Thursday, October 27, 2005

Three Strikes: Republicans Leave Elderly, Poor in Cold Yet Again

I guess Senator Jack Reed (D-RI) wanted to give Republicans another chance to either confirm what we already know about them or to show that there’s actually a shred of decency in their stone-cold hearts – and the GOP took that opportunity to again give a middle finger to the elderly and poor on home-heating assistance.

By a vote of 54-43 – with a 60-vote majority needed for passage because of its “emergency” status – the second Reed amendment to fully fund the Low-Income Home Energy Assistance Program (LIHEAP) failed again in the U.S. Senate yesterday.

Once again, all but a small handful of Republicans voted against the bill. Democrats Thomas Carper (D-DE) and Ben Nelson (D-NE) – who should be stripped naked and left on a cold Nebraska prairie for a few days – were again the only Democrats voting against the LIHEAP funding.

Senator John Kerry (D-MA) had a similar bill shot down by the GOP on October 5 and Reed’s previous attempt at securing LIHEAP funding went down in Republican flames a week ago.

“It is imperative that this appropriations bill provide additional resources to the LIHEAP program so families are safe and warm this winter,” said Reed in arguing for his bill yesterday. “One of the lessons from Katrina is that we understand that there are people who are vulnerable, and they have to be protected before the storm hits, not afterwards. This is an opportunity to do that for people throughout this country who are vulnerable this winter to rising energy prices and falling temperatures.”

Reed then quoted a New York Times editorial that took Senate Republicans to task for their previous vote to kill LIHEAP funding.

“Republican majorities in Congress are unrelenting in their drive to pass $70 billion in new tax cuts this fall, most of them for wealthy investors, and $35 billion in spending cuts, most in programs that benefit the poor,” declared the editorial, Washington's Cold Shoulder.

The editorial continued: “Vulnerable people need to keep the heat on to keep from getting sick, or worse. Such subsidies help everyone by maintaining public health and safety, ensuring that others don't become ill and spread illness, or resort to hazardous means of heating that can cause fires. Heating aid for the needy is also a matter of common decency, which ordinary Americans are entirely capable of, though not, so far, their elected leaders.”

Susan Collins (R-ME) was one of the few Republicans supporting the bill and argued for its passage.

“While high energy prices pose a challenge for almost all Americans, they impose an especially difficult burden on low-income families and our elderly citizens who are living on limited incomes,” said Collins. “Low-income families spend a greater percentage of their incomes on heating their homes, and they have fewer options available as energy prices soar. Surely we can do better to help those who otherwise will truly suffer during the winter months.”

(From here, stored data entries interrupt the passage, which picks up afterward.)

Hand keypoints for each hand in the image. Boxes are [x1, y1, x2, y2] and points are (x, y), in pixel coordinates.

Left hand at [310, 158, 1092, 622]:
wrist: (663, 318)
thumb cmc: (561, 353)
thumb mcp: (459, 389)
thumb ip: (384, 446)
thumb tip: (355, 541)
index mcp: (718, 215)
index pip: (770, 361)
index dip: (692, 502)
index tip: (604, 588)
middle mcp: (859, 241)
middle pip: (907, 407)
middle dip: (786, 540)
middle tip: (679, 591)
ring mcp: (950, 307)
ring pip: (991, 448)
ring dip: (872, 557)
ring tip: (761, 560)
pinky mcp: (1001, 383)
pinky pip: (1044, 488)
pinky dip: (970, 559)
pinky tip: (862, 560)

Said Senator Robert Byrd (D-WV), “The LIHEAP program fills the gap for the poorest and most vulnerable of our citizens, allowing them the sanctuary of a warm home, something to which each and every American is entitled. I cannot stand by and let the throes of winter leave the most vulnerable in my State out in the cold, and I urge my colleagues to support [the bill].”

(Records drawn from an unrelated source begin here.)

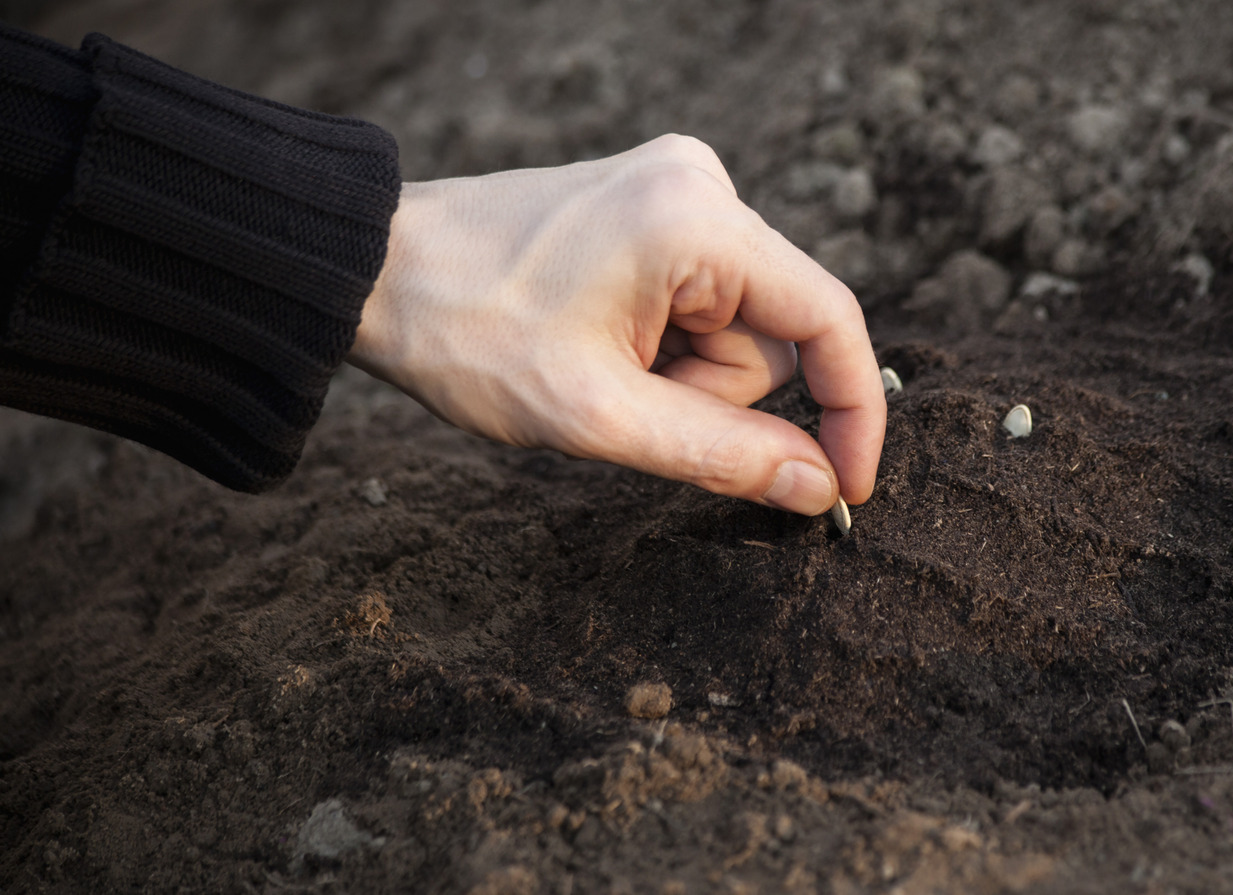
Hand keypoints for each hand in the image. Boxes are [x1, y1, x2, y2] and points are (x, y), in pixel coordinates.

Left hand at [347, 135, 885, 514]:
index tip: (843, 489)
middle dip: (713, 392)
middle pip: (774, 332)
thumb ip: (722, 456)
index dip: (851, 411)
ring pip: (737, 324)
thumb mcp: (599, 416)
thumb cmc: (468, 334)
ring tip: (598, 367)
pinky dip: (668, 343)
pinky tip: (601, 341)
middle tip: (624, 399)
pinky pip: (704, 298)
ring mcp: (677, 186)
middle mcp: (702, 184)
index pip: (829, 318)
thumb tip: (817, 489)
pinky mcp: (654, 203)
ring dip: (684, 372)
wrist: (375, 268)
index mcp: (697, 221)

Senator Byrd’s pleas fell on deaf ears as the Republican majority once again defeated a bill that could have been funded by a tiny fraction of the additional tax cuts they would give to the wealthiest Americans.

Ted Kennedy (D-MA) heaped scorn on his mean-spirited colleagues for their steady efforts to keep LIHEAP from being funded.

“There is no excuse for the Republican majority to look the other way--but they do. They continue to ignore families who lie awake at night worrying how to make ends meet,” said Kennedy. “They refuse to acknowledge the parents who worry, day after day, week after week, month after month, how to feed their children and keep the heat on, or the elderly who turn down their thermostats, put on extra sweaters, or even turn off the heat in an attempt to save money.”

Do you think these Republican senators ever lie awake in a cold bedroom? No way. Though their hearts may be cold, I’m sure their cushy beds are warm and cozy.